| TASK DIRECTIONS |
Output should begin at the line holding "我也知道這個是很重要的，20年前比較沒有這個，一般沒有這個概念。" and end at the last line of the entries; print those lines verbatim and no others.

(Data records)
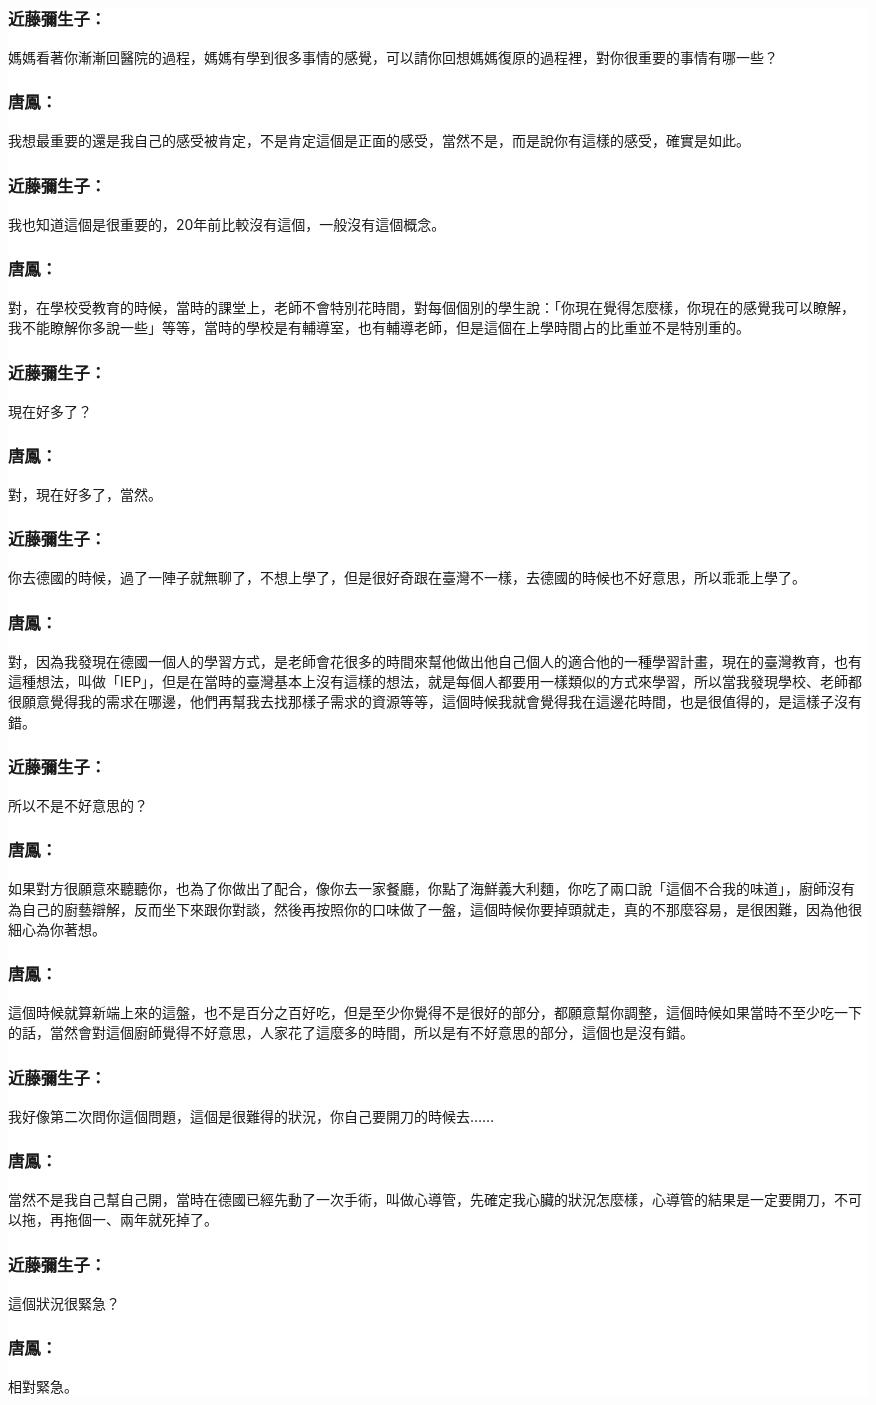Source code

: ### 近藤彌生子：
媽媽看著你漸漸回醫院的過程，媽媽有學到很多事情的感覺，可以請你回想媽媽復原的過程裡，對你很重要的事情有哪一些？

### 唐鳳：
我想最重要的還是我自己的感受被肯定，不是肯定這個是正面的感受，當然不是，而是說你有這樣的感受，確實是如此。

### 近藤彌生子：
我也知道這個是很重要的，20年前比較沒有這個，一般沒有這個概念。

### 唐鳳：
對，在學校受教育的時候，當時的課堂上，老師不會特別花時間，對每個個別的學生說：「你現在覺得怎麼樣，你現在的感覺我可以瞭解，我不能瞭解你多說一些」等等，當時的學校是有輔導室，也有輔導老師，但是這個在上學時間占的比重並不是特別重的。

### 近藤彌生子：
現在好多了？

### 唐鳳：
對，現在好多了，當然。

### 近藤彌生子：
你去德國的時候，過了一陣子就無聊了，不想上學了，但是很好奇跟在臺灣不一樣，去德國的時候也不好意思，所以乖乖上學了。

### 唐鳳：
對，因為我發現在德國一個人的學習方式，是老師會花很多的時間來幫他做出他自己個人的適合他的一種學習計畫，現在的臺灣教育，也有這種想法，叫做「IEP」，但是在當時的臺灣基本上沒有這樣的想法，就是每個人都要用一樣類似的方式來學習，所以當我發現學校、老師都很願意覺得我的需求在哪邊，他們再幫我去找那樣子需求的資源等等，這個時候我就會覺得我在這邊花時間，也是很值得的，是這樣子沒有錯。

### 近藤彌生子：
所以不是不好意思的？

### 唐鳳：
如果對方很願意來聽聽你，也為了你做出了配合，像你去一家餐廳，你點了海鮮義大利麵，你吃了兩口說「這個不合我的味道」，廚師沒有為自己的廚藝辯解，反而坐下來跟你對談，然後再按照你的口味做了一盤，這個時候你要掉頭就走，真的不那麼容易，是很困難，因為他很細心為你著想。

### 唐鳳：
這個時候就算新端上來的這盤，也不是百分之百好吃，但是至少你覺得不是很好的部分，都願意幫你調整，這個時候如果當時不至少吃一下的話，當然會對這個廚師覺得不好意思，人家花了這麼多的時間，所以是有不好意思的部分，這個也是沒有錯。

### 近藤彌生子：
我好像第二次問你這個問題，這個是很難得的狀況，你自己要開刀的時候去……

### 唐鳳：
當然不是我自己幫自己開，當時在德國已經先動了一次手術，叫做心導管，先確定我心臟的狀況怎麼樣，心導管的結果是一定要開刀，不可以拖，再拖個一、兩年就死掉了。

### 近藤彌生子：
這個狀況很緊急？

### 唐鳳：
相對緊急。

| SOLUTION TO THIS TASK |
我也知道這個是很重要的，20年前比較沒有這個，一般沒有這個概念。

### 唐鳳：
對，在學校受教育的時候，當時的課堂上，老師不會特別花時間，對每個個別的學生說：「你現在覺得怎麼樣，你現在的感覺我可以瞭解，我不能瞭解你多說一些」等等，當時的學校是有輔導室，也有輔導老師，但是這個在上學時間占的比重並不是特別重的。

### 近藤彌生子：
現在好多了？

### 唐鳳：
對，現在好多了，當然。

### 近藤彌生子：
你去德國的時候，過了一陣子就無聊了，不想上學了，但是很好奇跟在臺灣不一樣，去德國的時候也不好意思，所以乖乖上學了。

### 唐鳳：
對，因為我發現在德國一個人的學習方式，是老師會花很多的時間來幫他做出他自己個人的適合他的一種學習計畫，現在的臺灣教育，也有這種想法，叫做「IEP」，但是在當時的臺灣基本上沒有這樣的想法，就是每個人都要用一樣類似的方式來學習，所以當我發現學校、老師都很願意覺得我的需求在哪邊，他們再幫我去找那樣子需求的資源等等，這個時候我就會覺得我在這邊花時間，也是很值得的，是這樣子沒有錯。

### 近藤彌生子：
所以不是不好意思的？

### 唐鳳：
如果對方很願意來聽聽你，也為了你做出了配合，像你去一家餐廳，你點了海鮮義大利麵，你吃了兩口說「這個不合我的味道」，廚師沒有為自己的廚藝辯解，反而坐下來跟你對談，然後再按照你的口味做了一盤，這個時候你要掉頭就走，真的不那麼容易，是很困難，因為他很細心為你著想。

### 唐鳳：
這個時候就算新端上來的這盤，也不是百分之百好吃，但是至少你覺得不是很好的部分，都願意幫你調整，這個時候如果當時不至少吃一下的話，當然會對這個廚師覺得不好意思，人家花了這麼多的時間，所以是有不好意思的部分，這個也是沒有錯。

### 近藤彌生子：
我好像第二次問你這個問題，這個是很難得的狀況，你自己要開刀的時候去……

### 唐鳳：
當然不是我自己幫自己開，當時在德國已經先動了一次手術，叫做心導管，先確定我心臟的狀況怎麼樣，心導管的結果是一定要開刀，不可以拖，再拖個一、兩年就死掉了。

### 近藤彌生子：
這個狀況很緊急？

### 唐鳳：
相對緊急。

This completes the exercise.